The transmitted bit stream corresponds to a unique path through the trellis. The receiver gets a noisy version. The Viterbi algorithm (Andrew Viterbi, 1967) finds the path of minimum cumulative metric (Hamming distance to received bits, or Euclidean distance to received samples) using dynamic programming. At each state, at each time, it remembers the single best path that ends in that state. After the message ends, traceback recovers the maximum-likelihood decoded sequence.

Viterbi is one of the most-implemented algorithms in silicon. Every Wi-Fi chipset, every classic LTE/GSM/UMTS receiver, every GPS receiver, every old voiceband modem, and every digital satellite receiver runs a Viterbi decoder somewhere.

Hardware-security note. Viterbi accelerators are juicy targets. Their data-dependent path metrics turn into data-dependent power consumption, and DPA-style attacks against Viterbi accelerators in early cellular handsets recovered intermediate state. Modern designs use balanced metric units and randomize traceback timing.

6.8 Modern codes: turbo, LDPC, polar

Three discoveries reshaped channel coding in the last 30 years.

Turbo codes (Berrou et al., 1993). Two parallel convolutional encoders separated by a pseudo-random interleaver, with iterative decoding that ping-pongs soft information between two BCJR decoders. Achieves within 0.5 dB of Shannon at modest block lengths. UMTS, LTE, deep-space (Cassini, Mars Reconnaissance Orbiter) all use turbo codes.
LDPC codes (Gallager 1962, rediscovered Mackay 1996). Long sparse parity-check matrices, decoded iteratively by belief propagation on a Tanner graph. Within a hair of Shannon at long blocks. Wi-Fi 6, 5G NR data channels, DVB-S2 satellite, 10GBASE-T Ethernet, NAND flash, and modern hard drives all use LDPC.
Polar codes (Arikan, 2009). The first family proven to achieve Shannon capacity in the limit, via channel polarization. Adopted by 5G NR for control channels.
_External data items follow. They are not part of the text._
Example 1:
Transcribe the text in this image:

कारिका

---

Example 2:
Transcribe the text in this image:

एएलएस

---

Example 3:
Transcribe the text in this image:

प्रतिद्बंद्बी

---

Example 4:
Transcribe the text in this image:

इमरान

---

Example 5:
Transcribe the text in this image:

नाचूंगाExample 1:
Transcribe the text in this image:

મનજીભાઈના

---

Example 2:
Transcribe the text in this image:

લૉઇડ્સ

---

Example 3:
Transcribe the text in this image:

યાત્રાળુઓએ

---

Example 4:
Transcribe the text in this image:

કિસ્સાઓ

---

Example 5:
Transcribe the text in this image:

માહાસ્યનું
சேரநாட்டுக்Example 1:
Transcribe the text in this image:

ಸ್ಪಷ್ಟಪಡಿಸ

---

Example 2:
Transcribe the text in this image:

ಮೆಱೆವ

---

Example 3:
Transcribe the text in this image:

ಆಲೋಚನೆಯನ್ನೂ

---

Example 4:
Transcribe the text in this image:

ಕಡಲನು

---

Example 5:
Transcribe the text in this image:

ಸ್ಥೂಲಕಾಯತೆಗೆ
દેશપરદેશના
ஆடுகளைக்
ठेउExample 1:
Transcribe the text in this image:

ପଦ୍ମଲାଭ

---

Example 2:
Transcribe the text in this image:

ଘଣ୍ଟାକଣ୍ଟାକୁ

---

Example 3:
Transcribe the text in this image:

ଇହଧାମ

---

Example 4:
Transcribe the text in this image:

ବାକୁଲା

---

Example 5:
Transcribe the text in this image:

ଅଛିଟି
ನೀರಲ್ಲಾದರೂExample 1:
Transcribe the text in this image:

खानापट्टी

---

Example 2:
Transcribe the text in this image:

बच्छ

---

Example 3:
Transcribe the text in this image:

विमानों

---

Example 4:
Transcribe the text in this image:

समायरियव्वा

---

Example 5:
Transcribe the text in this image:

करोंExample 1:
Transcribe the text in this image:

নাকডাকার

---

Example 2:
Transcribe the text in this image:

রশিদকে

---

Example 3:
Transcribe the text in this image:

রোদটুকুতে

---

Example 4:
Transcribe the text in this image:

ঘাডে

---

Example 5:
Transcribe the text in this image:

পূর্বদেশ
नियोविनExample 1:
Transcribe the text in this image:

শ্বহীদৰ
Why iterative decoding? Modern decoders treat each bit's value as a probability, not a hard 0 or 1, and pass these probabilities (often as log-likelihood ratios) between code constraints. After several rounds, the probabilities firm up into bits. The reason to iterate is that each constraint sees only part of the picture; after several passes, all constraints have integrated all the information.

The progression Hamming → BCH → convolutional → turbo → LDPC → polar parallels the closing of the gap to Shannon. Hamming (1948-ish): 9 dB above Shannon. Convolutional with Viterbi: 4 to 5 dB. Turbo: 0.5 dB. LDPC: 0.1 dB. Polar (asymptotic): exactly Shannon. We are living at the end of an arc.